* _TRY IT_
Return only that part of the material below which starts with the line containing "0.960 | 0.919 |" and goes on through the line containing "0.913 | 0.919 |", restated exactly.

* _RECORDS SHOWN_
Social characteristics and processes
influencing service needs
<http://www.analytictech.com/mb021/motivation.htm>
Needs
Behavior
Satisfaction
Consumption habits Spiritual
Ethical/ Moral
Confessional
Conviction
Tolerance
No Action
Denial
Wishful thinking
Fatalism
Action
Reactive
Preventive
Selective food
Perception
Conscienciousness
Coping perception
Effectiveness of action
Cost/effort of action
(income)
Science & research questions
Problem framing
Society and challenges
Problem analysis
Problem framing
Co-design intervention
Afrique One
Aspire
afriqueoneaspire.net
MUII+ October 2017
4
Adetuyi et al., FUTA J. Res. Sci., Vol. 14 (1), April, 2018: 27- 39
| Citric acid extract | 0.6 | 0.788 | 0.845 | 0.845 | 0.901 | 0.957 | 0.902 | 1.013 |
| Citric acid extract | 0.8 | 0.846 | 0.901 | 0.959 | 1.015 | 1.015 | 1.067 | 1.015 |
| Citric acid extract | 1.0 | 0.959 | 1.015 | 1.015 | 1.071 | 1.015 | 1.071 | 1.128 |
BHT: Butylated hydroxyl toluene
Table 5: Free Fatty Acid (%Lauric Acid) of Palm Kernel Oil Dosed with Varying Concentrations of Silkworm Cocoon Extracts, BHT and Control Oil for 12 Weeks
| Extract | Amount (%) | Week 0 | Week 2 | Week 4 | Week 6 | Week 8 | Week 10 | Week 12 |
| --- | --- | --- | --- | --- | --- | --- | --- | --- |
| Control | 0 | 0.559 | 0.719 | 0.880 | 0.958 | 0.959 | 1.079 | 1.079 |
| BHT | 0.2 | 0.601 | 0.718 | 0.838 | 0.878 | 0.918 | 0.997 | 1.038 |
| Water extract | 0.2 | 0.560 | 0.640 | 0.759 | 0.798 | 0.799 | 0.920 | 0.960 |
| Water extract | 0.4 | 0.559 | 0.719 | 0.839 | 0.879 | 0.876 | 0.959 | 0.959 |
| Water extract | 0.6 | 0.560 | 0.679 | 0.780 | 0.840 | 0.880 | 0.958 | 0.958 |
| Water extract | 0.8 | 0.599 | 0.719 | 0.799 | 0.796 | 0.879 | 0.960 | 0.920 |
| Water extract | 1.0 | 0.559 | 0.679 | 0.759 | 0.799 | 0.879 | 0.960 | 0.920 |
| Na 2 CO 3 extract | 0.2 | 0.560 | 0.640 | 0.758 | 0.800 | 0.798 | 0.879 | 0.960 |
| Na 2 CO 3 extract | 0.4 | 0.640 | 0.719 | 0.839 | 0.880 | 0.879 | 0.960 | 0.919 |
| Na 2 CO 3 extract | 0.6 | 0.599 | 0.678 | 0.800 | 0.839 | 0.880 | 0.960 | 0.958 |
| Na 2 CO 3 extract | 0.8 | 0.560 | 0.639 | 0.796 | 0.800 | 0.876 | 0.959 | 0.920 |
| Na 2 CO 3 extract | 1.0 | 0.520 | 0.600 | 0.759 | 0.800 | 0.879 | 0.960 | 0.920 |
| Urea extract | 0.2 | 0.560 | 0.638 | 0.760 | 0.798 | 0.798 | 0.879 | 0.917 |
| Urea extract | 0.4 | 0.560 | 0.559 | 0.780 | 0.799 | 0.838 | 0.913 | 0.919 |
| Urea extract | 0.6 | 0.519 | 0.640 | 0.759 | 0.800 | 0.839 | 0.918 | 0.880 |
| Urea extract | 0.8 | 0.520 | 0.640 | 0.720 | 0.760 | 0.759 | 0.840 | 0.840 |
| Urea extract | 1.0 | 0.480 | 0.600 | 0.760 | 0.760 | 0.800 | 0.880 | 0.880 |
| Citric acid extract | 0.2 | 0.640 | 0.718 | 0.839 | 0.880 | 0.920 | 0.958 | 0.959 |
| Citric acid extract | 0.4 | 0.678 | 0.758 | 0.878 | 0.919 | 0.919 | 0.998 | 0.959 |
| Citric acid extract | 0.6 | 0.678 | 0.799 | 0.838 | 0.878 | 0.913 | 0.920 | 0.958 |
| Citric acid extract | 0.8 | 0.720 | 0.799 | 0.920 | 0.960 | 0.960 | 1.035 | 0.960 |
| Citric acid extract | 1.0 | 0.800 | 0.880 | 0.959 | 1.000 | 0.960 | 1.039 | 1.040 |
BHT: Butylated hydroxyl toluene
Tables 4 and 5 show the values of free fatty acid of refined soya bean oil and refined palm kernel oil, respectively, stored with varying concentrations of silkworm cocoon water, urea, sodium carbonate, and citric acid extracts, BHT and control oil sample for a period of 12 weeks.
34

...

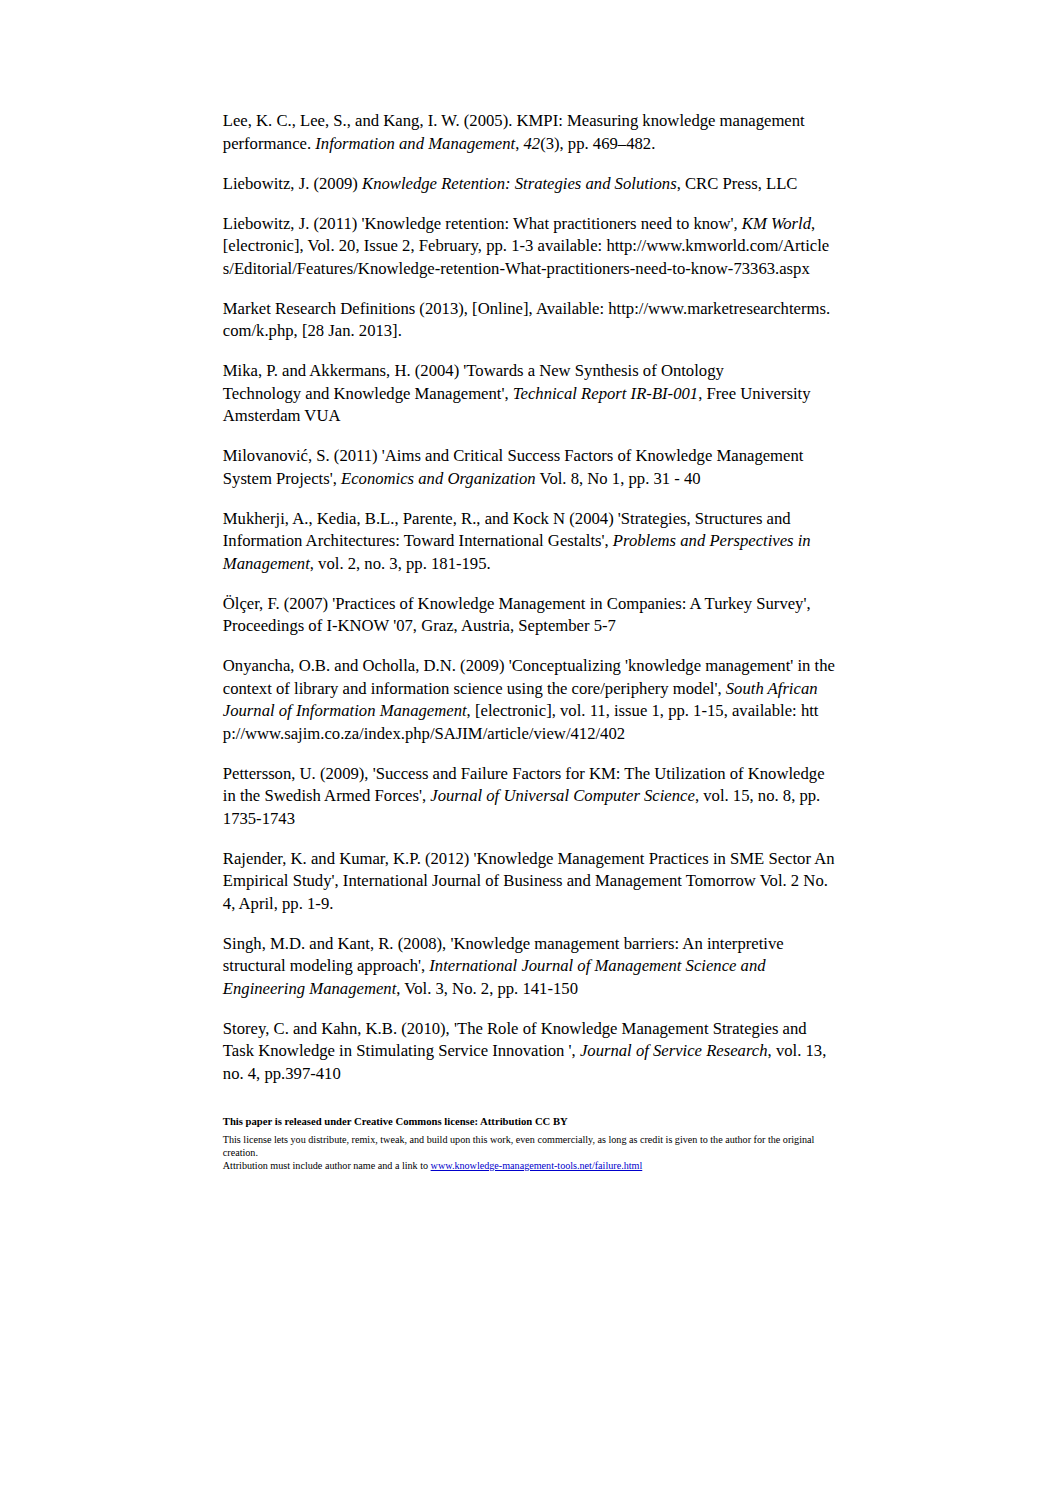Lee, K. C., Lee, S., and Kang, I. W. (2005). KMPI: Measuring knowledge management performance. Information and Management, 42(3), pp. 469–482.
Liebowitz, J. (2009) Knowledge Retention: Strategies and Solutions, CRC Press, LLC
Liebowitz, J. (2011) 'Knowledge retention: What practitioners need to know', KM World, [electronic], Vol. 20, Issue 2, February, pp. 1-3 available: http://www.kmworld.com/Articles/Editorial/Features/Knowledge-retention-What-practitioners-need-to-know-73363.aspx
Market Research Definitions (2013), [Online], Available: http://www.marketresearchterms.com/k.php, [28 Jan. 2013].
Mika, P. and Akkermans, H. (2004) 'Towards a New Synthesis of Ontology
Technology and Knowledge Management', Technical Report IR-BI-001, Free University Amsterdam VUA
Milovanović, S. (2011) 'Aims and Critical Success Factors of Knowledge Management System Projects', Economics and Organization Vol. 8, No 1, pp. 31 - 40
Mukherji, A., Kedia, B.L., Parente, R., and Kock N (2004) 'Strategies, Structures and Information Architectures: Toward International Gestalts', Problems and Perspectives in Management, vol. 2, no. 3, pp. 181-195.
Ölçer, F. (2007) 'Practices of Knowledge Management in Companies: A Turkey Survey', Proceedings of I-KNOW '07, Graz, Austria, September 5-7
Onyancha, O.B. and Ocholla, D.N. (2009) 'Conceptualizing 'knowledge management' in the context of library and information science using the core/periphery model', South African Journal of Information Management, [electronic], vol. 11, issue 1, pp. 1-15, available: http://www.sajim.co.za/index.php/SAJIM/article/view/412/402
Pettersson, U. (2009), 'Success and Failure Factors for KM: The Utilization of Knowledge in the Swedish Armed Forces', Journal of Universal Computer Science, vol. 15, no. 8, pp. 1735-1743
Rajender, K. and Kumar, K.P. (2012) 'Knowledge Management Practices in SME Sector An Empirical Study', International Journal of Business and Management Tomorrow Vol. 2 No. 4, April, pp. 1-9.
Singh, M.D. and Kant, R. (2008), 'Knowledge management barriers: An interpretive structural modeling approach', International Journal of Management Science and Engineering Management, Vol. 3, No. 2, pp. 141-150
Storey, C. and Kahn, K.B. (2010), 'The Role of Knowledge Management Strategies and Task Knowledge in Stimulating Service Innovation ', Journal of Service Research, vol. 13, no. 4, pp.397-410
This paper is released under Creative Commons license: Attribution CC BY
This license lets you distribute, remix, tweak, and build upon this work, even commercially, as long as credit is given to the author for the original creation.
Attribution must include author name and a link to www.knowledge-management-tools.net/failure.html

* _SOLUTION TO THIS PROBLEM_
| Na 2 CO 3 extract | 0.4 | 0.640 | 0.719 | 0.839 | 0.880 | 0.879 | 0.960 | 0.919 |
| Na 2 CO 3 extract | 0.6 | 0.599 | 0.678 | 0.800 | 0.839 | 0.880 | 0.960 | 0.958 |
| Na 2 CO 3 extract | 0.8 | 0.560 | 0.639 | 0.796 | 0.800 | 0.876 | 0.959 | 0.920 |
| Na 2 CO 3 extract | 1.0 | 0.520 | 0.600 | 0.759 | 0.800 | 0.879 | 0.960 | 0.920 |
| Urea extract | 0.2 | 0.560 | 0.638 | 0.760 | 0.798 | 0.798 | 0.879 | 0.917 |
| Urea extract | 0.4 | 0.560 | 0.559 | 0.780 | 0.799 | 0.838 | 0.913 | 0.919 |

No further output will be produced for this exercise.